NEW YORK (WCBS 880) — Resident-only restrictions will be in place this Memorial Day weekend at beaches in Westchester, Nassau and Suffolk counties, along with capacity limitations.
WCBS 880’s Sophia Hall traveled to Jones Beach on Friday, where New York State Parks Commissioner Erik Kulleseid reminded beachgoers to stay safe.
He noted that he was happy with what he was seeing early in the day.
“The is exactly the kind of behavior we want to see out here,” he said pointing to a number of residents on the beach. “We’ve tried to just remind people make sure the beach is set up for people to have that kind of great experience without compromising health.”
Hall reports there are signs throughout the beach to remind people to maintain social distance. Beach blankets must be set up at least 10-feet from one another and staffing is patrolling to make sure everyone is adhering to the rules.
“Our whole mode with people is to sort of gently say, ‘Hey, can you split this up, you get a little close,’ ‘this is not appropriate behavior.’ We take a gentle approach,” Kulleseid said.
The commissioner said he wants everyone to enjoy themselves.
Nassau and Suffolk have closed their county-run beaches to everyone besides residents.
WCBS 880’s Steve Burns spoke on Thursday with Suffolk County Executive Steve Bellone who said if you're paying for staffing and upkeep at these beaches, you should have first dibs at using them.
“We had to say, for those capacity reasons, that we need to prioritize these facilities for our residents,” he explains.
Bellone agrees with his counterparts in Nassau and Westchester.
They don't blame New York City Mayor Bill de Blasio for keeping beaches closed in the five boroughs, but they don’t want their beaches overrun by visitors.
“We will be checking licenses or, what we have, green key cards for Suffolk residents,” Bellone explains.
Westchester County Executive George Latimer told WCBS 880's Steve Scott on Friday that they will be vigilant this weekend.

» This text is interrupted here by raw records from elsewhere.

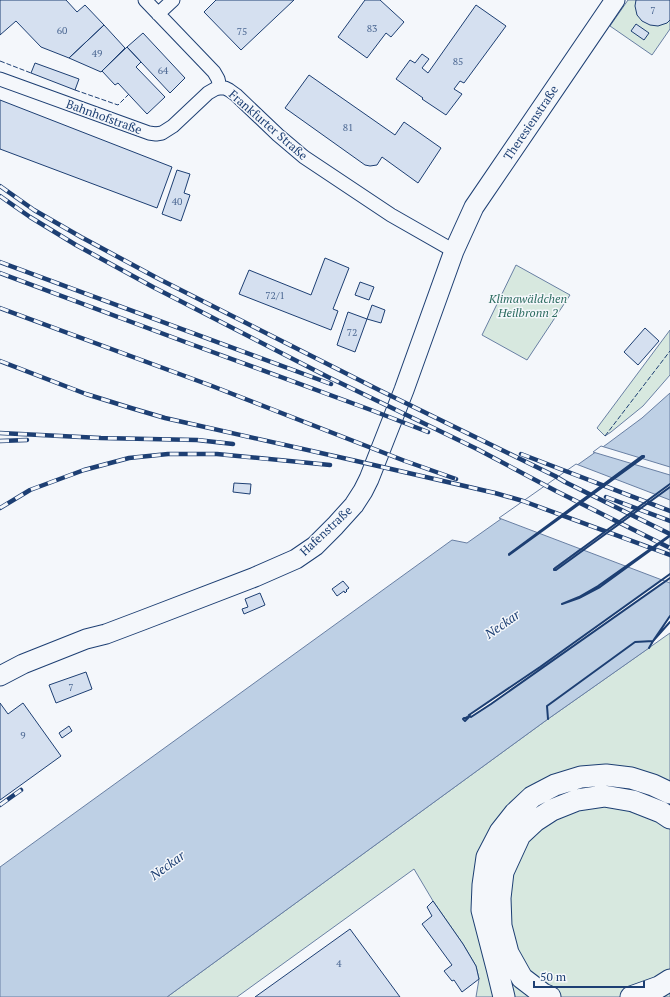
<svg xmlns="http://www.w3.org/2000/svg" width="670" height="997" font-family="'PT Serif',serif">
<rect width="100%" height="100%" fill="#f4f7fb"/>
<path fill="#d7e8df" stroke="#687fa3" d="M 628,0 L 670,0 L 670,29 L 652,55 L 610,26 Z
M 516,265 L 570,295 L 527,360 L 482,335 Z
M 670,330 L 670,375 L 643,406 L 611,432 L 605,436 L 597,428 Z
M 670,633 L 670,997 L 476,997 L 479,979 L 476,966 L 463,944 L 433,901 L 414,869 L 237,997 L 167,997 L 548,719 Z"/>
<path fill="#bed0e5" stroke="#687fa3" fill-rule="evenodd" d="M 670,393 L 670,484 L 554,568 L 554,570 L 556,570 L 670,487 L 670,535 L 598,586 L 581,597 L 600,587 L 670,536 L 670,574 L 540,667 L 463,719 L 465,721 L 470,716 L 471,717 L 491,704 L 670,578 L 670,616 L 649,648 L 548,719 L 167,997 L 0,997 L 0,867 L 452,540 L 467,543 L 607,444 L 642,418 ZM 642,456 L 644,456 L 644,457 L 509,555 L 509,554 Z"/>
<path fill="#f4f7fb" stroke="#687fa3" d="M 601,446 L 670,467 L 670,475 L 593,452 Z
M 576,464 L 670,500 L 670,583 L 499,518 Z"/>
<path fill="#d5e0f0" stroke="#1d3f73" d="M 0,0 L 66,0 L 77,12 L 85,5 L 104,25 L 69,58 L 41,47 L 16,21 L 0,35 Z
M 216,0 L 294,0 L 241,50 L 204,12 Z
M 365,0 L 380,0 L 404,22 L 391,37 L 386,33 L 367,58 L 338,37 Z
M 636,0 L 670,0 L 670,20 L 667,23 L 658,26 L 650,25 L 642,21 L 637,15 L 635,6 Z
M 476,5 L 506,26 L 464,83 L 460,81 L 454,89 L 462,94 L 446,115 L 422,99 L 423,98 L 396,79 L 410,60 L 415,63 L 422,54 L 429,59 L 422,68 L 428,73 Z
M 636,24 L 649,33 L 644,40 L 631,31 Z
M 104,25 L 125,48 L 101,72 L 69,58 Z
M 143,33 L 185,78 L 170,93 L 127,47 Z
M 127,47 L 141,62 L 136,67 L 165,97 L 147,114 L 118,83 L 115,85 L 102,71 Z
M 35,63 L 79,79 L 75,90 L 31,73 Z
M 309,75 L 395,135 L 404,122 L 441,148 L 418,183 L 382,157 L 377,165 L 370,166 L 365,165 L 285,108 Z
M 0,100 L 172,167 L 157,208 L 0,149 Z
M 177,170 L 190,174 L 184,193 L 190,195 L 181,221 L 162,214 Z
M 325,258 L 349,268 L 333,309 L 338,311 L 331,330 L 239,294 L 249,270 L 311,295 Z
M 360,282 L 374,287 L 369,300 L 355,295 Z
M 372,305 L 385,310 L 381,323 L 367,319 Z
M 348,312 L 367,319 L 355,352 L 337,345 Z
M 645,328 L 659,341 L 638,365 L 624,352 Z
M 234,483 L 251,484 L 250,494 L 233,492 Z
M 343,581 L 349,588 L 346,590 L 347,591 L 345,593 L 344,591 L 337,596 L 332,589 Z
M 260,593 L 265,605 L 244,614 L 242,609 L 248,607 L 245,599 Z
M 86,672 L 92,689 L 56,703 L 49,685 Z
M 0,703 L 8,714 L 23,703 L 61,756 L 0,800 Z
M 69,726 L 72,731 L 62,738 L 59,733 Z
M 433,901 L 463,944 L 476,966 L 479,979 L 462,992 L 454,980 L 452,981 L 444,971 L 452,965 L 422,924 L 432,916 L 427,907 Z
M 350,929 L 400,997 L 255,997 Z"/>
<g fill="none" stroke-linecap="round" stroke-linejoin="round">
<defs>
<path id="street" d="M 145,0 L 214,72 L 218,79 L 220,88
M 158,14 L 173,0
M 0,79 L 149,133 L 156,134 L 162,133 L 173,126 L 208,93 L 215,89 L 220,88 L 225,88 L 229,90 L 236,95 L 278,135 L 304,157 L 391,215 L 454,251"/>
<path id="secondary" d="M 0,676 L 23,664 L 86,639 L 106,634 L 143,620 L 255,577 L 296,559 L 315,546 L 335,526 L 354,505 L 363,491 L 369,479 L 404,390 L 454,251 L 474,207 L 615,0"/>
<path id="primary" d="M 504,997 L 497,968 L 482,910 L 483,885 L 487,857 L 500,832 L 515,813 L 532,797 L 555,785 L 581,777 L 606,775 L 631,778 L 653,785 L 670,793
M 550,997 L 543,994 L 522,978 L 508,953 L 501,926 L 500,898 L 503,872 L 520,835 L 535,821 L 552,810 L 577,800 L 604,796 L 633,801 L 661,812 L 670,818
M 631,997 L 659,987 L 670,980"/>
</defs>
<use href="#street" stroke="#1d3f73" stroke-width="15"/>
<use href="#secondary" stroke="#1d3f73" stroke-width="21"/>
<use href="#primary" stroke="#1d3f73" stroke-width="23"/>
<use href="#street" stroke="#f4f7fb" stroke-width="13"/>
<use href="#secondary" stroke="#f4f7fb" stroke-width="19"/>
<use href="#primary" stroke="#f4f7fb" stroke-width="21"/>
<defs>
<path id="rail" d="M 0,186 L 34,210 L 81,237 L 159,279 L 379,390 L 555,476 L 565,482 L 670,534
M 0,196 L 30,217 L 76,245 L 153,287 L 328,377 L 477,449 L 556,491 L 670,548
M 0,262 L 331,384
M 0,273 L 196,346 L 371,410 L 428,432
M 0,308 L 212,386 L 405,461 L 456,479
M 0,361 L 86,394 L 131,408 L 165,418 L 352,460 L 495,493 L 523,501 L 670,555
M 0,433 L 101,438 L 197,440 L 233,444
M 0,441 L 27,440
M 521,454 L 670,511
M 606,497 L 670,521
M 0,508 L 30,490 L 84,470 L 129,458 L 168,454 L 217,454 L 330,465
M 0,805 L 21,790"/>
</defs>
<use href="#rail" stroke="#1d3f73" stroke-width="4.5"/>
<use href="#rail" stroke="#f4f7fb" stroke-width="3" stroke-dasharray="9" stroke-linecap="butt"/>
<path stroke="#1d3f73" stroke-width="1" stroke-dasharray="5 2" stroke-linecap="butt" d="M 0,61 L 31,73
M 75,90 L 118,105 L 129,94
M 605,436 L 670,351"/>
<path stroke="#1d3f73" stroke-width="2" d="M 642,456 L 644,456 L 644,457 L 509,555 L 509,554 Z
M 670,535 L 598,586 L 579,597 L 562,604 L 579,598 L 600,587 L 670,536
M 554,569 L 554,570 L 556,570 L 670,487
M 554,569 L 670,484
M 670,574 L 540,667 L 469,715 L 470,716 L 466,718 L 464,718 L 463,719 L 465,721 L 470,716 L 471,717 L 491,704 L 670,578
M 670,616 L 653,641 L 670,622
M 548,719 L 547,706 L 635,642 L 653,641 L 649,648"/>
</g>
<g text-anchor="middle" stroke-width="3" stroke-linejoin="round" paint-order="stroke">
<g font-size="10" fill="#4b6792">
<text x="653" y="14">7</text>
<text x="372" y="32">83</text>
<text x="62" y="34">60</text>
<text x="242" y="35">75</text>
<text x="97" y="57">49</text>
<text x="458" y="65">85</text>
<text x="163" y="74">64</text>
<text x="348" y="131">81</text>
<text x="177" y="205">40</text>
<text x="275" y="299">72/1</text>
<text x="352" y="336">72</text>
<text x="71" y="691">7</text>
<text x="23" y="739">9</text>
<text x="339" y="967">4</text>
</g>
<g font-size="12" fill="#1d3f73" stroke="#f4f7fb">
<text transform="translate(104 117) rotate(20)" y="4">Bahnhofstraße</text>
<text transform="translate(531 123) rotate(-56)" y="4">Theresienstraße</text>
<text transform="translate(268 125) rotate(41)" y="4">Frankfurter Straße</text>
<text transform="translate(326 531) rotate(-43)" y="4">Hafenstraße</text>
</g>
<g font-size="12" font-style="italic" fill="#2c6c60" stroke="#f4f7fb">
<text x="528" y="303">Klimawäldchen<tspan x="528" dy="14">Heilbronn 2</tspan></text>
</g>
<g font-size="13" font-style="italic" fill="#1d3f73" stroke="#f4f7fb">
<text transform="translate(502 624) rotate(-35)" y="5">Neckar</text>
<text transform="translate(167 865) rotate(-36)" y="5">Neckar</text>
</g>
</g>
<path d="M534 981v6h110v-6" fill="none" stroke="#1d3f73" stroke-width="2"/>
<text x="540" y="981" font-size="12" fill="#1d3f73" stroke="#f4f7fb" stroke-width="3" paint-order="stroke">50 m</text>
</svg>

“First thing is in opening the beaches in Westchester County, we know that we've got to have social distancing, we have to reduce our capacity, to where with the beach might have as many as two thousand people out and we have to keep the number under one thousand. And we’re gonna have to manage demand, because most of the society has been you know sort of locked down and away from a variety of recreations,” Latimer said.
In accordance with state rules, he says beaches will be limited to 50% of their usual capacity.
“We've made the decision while New York City beaches are closed, that we're going to have to limit our beaches. We have two of them that we’re opening – they’ve relatively small – to Westchester residents," he said. “We have a couple of entrances on each of these beaches that really control the flow.”
Latimer notes that signage will be up at both beaches reading “Westchester Residents Only.” There will be enforcement out at the beaches to check IDs to ensure nobody is sneaking into the beach.
Though, it won't last forever.
Latimer assured Scott on Friday: “Once New York City can open its beaches, then we don't have any problem having other people come in.”
Both Long Island county leaders also say their resident-only rules will go away once Mayor de Blasio decides to reopen New York City beaches.